= Task statement =
Count the lines in the rows below that contain the string "watch", treating uppercase and lowercase as different. Reply with the number only.

(Dataset items)

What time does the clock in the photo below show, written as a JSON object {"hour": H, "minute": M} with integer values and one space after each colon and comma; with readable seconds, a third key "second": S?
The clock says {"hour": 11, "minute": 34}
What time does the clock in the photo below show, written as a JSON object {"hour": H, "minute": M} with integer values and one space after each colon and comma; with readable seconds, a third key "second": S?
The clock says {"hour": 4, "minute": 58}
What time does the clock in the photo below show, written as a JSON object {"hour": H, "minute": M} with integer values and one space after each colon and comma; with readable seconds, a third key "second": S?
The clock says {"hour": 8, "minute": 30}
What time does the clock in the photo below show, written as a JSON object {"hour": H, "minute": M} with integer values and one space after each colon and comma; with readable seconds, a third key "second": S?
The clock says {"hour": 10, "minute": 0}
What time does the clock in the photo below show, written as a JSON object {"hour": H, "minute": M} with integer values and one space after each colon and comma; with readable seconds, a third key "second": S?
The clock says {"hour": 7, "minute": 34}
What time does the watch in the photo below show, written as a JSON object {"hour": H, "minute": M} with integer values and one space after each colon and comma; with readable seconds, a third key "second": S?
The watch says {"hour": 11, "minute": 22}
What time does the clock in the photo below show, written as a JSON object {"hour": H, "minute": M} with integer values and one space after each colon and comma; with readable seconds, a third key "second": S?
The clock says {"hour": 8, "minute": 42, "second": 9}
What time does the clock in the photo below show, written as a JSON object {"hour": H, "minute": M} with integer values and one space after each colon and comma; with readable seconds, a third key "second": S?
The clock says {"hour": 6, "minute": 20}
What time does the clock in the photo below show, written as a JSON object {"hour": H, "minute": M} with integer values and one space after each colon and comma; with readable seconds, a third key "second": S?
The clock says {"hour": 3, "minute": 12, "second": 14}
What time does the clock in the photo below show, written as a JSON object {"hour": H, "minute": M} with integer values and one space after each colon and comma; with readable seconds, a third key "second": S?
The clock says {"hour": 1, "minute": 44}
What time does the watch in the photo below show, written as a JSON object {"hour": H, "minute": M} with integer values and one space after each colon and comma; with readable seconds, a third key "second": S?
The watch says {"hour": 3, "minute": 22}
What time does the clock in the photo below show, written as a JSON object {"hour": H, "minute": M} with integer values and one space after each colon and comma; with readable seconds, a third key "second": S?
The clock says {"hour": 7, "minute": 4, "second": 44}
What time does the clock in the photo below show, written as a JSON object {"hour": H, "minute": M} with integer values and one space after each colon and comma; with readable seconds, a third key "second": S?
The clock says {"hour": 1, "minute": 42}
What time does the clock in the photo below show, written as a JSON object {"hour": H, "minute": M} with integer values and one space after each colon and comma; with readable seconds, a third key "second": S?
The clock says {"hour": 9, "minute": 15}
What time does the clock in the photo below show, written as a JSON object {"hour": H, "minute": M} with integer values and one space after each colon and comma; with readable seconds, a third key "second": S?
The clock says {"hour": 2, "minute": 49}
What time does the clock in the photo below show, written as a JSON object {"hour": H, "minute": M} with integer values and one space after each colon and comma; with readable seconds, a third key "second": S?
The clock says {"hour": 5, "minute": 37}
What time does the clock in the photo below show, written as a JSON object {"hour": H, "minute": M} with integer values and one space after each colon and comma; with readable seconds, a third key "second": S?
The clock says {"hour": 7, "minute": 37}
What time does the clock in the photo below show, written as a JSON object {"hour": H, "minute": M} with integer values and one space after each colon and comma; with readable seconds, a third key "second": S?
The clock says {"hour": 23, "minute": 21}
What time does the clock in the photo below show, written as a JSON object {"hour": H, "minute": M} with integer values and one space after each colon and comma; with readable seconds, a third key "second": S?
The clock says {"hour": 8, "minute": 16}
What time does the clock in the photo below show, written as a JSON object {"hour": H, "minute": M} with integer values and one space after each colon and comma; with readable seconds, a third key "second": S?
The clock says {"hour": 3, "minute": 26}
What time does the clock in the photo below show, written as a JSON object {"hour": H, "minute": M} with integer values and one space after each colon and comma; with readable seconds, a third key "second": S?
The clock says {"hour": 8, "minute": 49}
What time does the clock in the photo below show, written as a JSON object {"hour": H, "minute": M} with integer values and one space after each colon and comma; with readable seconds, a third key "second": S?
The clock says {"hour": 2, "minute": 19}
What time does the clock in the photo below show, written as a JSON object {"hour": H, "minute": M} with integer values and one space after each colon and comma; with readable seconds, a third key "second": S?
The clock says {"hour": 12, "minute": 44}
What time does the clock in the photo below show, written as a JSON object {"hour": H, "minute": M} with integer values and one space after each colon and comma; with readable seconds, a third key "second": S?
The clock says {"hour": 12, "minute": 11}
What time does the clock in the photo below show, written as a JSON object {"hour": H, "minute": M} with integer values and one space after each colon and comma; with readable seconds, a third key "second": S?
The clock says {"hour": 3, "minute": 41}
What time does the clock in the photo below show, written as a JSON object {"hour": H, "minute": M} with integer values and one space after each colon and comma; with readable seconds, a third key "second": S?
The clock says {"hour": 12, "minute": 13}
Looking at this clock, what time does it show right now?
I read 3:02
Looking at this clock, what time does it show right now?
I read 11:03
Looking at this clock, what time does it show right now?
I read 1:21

= Finished answer =
4